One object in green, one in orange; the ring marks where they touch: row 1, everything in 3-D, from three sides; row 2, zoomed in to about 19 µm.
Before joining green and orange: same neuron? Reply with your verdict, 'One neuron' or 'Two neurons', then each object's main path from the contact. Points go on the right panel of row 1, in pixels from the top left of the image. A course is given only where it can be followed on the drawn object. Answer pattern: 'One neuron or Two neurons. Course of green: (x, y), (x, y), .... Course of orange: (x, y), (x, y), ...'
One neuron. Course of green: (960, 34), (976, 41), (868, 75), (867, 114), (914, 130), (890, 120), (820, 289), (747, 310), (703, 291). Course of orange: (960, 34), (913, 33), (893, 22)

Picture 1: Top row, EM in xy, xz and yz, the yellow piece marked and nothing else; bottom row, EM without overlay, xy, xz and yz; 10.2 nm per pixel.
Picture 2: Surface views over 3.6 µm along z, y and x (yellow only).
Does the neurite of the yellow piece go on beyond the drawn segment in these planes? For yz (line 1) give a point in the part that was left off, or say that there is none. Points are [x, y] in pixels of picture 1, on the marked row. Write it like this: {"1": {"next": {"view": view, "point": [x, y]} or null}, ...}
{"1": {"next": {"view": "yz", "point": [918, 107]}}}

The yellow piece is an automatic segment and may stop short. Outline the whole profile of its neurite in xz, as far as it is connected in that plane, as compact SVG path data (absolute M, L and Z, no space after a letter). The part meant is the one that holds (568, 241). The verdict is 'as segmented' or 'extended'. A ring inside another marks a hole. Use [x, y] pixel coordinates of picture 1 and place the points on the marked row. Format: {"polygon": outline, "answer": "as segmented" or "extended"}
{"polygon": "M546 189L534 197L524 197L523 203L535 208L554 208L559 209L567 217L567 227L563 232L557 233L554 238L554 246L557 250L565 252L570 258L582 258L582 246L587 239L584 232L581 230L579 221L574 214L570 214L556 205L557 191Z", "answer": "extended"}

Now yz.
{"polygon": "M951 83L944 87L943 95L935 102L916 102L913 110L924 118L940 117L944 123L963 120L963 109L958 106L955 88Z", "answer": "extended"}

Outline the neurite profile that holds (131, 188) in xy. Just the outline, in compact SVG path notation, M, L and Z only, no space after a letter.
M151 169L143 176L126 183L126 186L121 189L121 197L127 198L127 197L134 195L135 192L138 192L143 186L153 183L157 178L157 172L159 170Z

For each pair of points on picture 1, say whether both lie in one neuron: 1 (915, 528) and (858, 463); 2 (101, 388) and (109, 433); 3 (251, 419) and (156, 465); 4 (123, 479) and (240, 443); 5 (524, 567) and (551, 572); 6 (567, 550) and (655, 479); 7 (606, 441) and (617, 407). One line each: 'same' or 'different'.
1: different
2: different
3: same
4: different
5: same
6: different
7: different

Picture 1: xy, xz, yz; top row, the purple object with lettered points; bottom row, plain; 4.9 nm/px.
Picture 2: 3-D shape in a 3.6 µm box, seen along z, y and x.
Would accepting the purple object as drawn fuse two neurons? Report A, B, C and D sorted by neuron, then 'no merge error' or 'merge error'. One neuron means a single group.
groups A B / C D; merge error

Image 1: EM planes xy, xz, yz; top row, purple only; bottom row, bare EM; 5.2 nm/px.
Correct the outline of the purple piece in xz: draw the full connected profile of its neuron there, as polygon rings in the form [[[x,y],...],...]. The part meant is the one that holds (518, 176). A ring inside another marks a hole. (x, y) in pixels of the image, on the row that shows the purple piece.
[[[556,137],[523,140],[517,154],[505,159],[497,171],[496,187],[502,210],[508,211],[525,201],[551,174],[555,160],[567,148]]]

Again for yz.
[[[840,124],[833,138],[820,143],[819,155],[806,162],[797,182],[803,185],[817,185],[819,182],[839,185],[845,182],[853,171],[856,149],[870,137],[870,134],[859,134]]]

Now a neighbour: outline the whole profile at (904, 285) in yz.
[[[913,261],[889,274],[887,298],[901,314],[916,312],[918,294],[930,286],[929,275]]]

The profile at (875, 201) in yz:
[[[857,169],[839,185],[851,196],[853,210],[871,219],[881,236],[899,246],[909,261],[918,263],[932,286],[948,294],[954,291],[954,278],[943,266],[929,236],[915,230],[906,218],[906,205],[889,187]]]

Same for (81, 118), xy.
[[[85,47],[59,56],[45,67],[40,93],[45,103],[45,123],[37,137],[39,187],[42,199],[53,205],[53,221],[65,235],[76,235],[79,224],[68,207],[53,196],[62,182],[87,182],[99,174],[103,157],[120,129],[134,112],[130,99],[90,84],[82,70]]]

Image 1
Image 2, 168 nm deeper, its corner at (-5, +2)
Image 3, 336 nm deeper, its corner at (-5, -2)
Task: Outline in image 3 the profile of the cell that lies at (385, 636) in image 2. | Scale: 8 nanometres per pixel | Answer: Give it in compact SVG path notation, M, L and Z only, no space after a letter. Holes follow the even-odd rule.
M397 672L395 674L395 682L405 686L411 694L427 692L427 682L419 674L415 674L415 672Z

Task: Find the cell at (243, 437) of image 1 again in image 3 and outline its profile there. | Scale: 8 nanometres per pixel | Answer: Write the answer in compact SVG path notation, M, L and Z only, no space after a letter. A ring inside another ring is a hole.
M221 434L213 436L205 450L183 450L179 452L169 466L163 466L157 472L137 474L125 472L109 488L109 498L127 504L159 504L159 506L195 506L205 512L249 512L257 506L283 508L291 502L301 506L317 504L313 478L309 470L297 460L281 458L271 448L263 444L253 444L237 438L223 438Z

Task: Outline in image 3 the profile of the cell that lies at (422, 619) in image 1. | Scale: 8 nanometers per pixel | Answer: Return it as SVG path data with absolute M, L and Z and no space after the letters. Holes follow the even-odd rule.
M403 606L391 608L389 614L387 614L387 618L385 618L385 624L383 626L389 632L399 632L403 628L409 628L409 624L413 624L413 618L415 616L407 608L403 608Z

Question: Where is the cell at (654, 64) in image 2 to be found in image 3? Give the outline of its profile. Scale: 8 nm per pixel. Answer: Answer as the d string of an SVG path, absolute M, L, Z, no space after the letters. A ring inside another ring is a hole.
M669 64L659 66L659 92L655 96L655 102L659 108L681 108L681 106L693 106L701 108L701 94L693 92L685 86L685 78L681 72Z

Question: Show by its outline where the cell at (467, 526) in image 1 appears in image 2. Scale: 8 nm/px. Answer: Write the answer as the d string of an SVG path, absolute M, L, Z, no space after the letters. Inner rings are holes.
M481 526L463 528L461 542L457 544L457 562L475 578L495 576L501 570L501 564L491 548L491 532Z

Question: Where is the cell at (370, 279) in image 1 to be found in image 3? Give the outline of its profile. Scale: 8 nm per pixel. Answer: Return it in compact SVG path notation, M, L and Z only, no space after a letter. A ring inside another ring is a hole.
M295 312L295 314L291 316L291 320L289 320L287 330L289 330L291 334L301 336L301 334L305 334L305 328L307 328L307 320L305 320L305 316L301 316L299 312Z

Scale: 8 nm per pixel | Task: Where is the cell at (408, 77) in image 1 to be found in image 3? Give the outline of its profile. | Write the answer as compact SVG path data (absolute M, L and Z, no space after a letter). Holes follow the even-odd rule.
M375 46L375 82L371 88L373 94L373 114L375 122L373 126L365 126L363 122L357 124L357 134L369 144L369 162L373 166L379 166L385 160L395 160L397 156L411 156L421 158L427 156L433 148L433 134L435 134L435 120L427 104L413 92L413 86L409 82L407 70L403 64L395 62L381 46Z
══════════════════════════════
Directions for this task
Of all the entries above, how many lines contain "deeper"? Give the number alone.

Answer space
2